W tym roku nie przybyło nowych rzeźb, a jednak szopka się zmieniła. Została na nowo zaaranżowana, bo zmieniła swoją lokalizację. Dotychczas stała przy studni. Teraz po drugiej stronie Rynku - na fontannie.
- Lokalizacja szopki została zmieniona z uwagi na to, że na zimę fontanna jest nieczynna i trzeba ją przykrywać. Pomyślano, że przykrycie fontanny będzie równocześnie stanowić podest dla szopki - wyjaśnia Marek Burdzy z Biura Wystaw Artystycznych w Krośnie, które od kilku lat zajmuję się szopką. - Po pierwsze - nie będzie szpecił jakiś foliowy daszek przykrywający fontannę, po drugie - podest stanowi naturalne proscenium, bo jest podwyższony o około 70 cm nad płytą Rynku - dodaje.
Część figur i zwierzątek stoi bezpośrednio na płycie Rynku, a pozostała cześć - na nowej konstrukcji przykrywającej fontannę.
Niewiele brakowało, a w styczniu 2004 roku szopka byłaby ustawiona po raz ostatni - wtedy to podpalił ją nieznany sprawca.

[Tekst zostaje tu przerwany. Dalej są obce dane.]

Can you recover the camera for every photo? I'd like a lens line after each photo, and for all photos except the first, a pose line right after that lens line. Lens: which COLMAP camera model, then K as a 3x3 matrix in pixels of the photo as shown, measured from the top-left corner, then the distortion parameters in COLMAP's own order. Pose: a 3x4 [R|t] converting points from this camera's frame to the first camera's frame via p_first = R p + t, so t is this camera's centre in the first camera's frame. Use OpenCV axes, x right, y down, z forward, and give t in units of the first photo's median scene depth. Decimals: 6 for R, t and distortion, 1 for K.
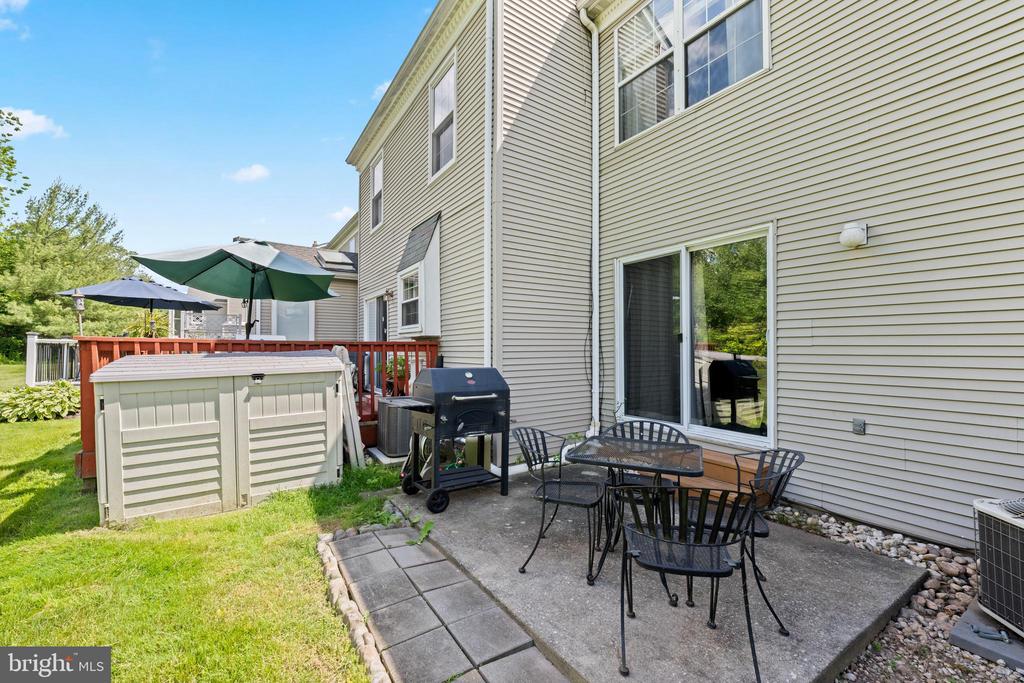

Mocno nadpalone zostały dwie figury, zniszczeniu uległa też konstrukcja szopki. To smutne wydarzenie spowodowało, że w kolejnych latach zrezygnowano z użycia łatwopalnej słomy jako wystroju.
Szopka będzie zdobić Rynek przez cały karnawał, najprawdopodobniej do końca stycznia.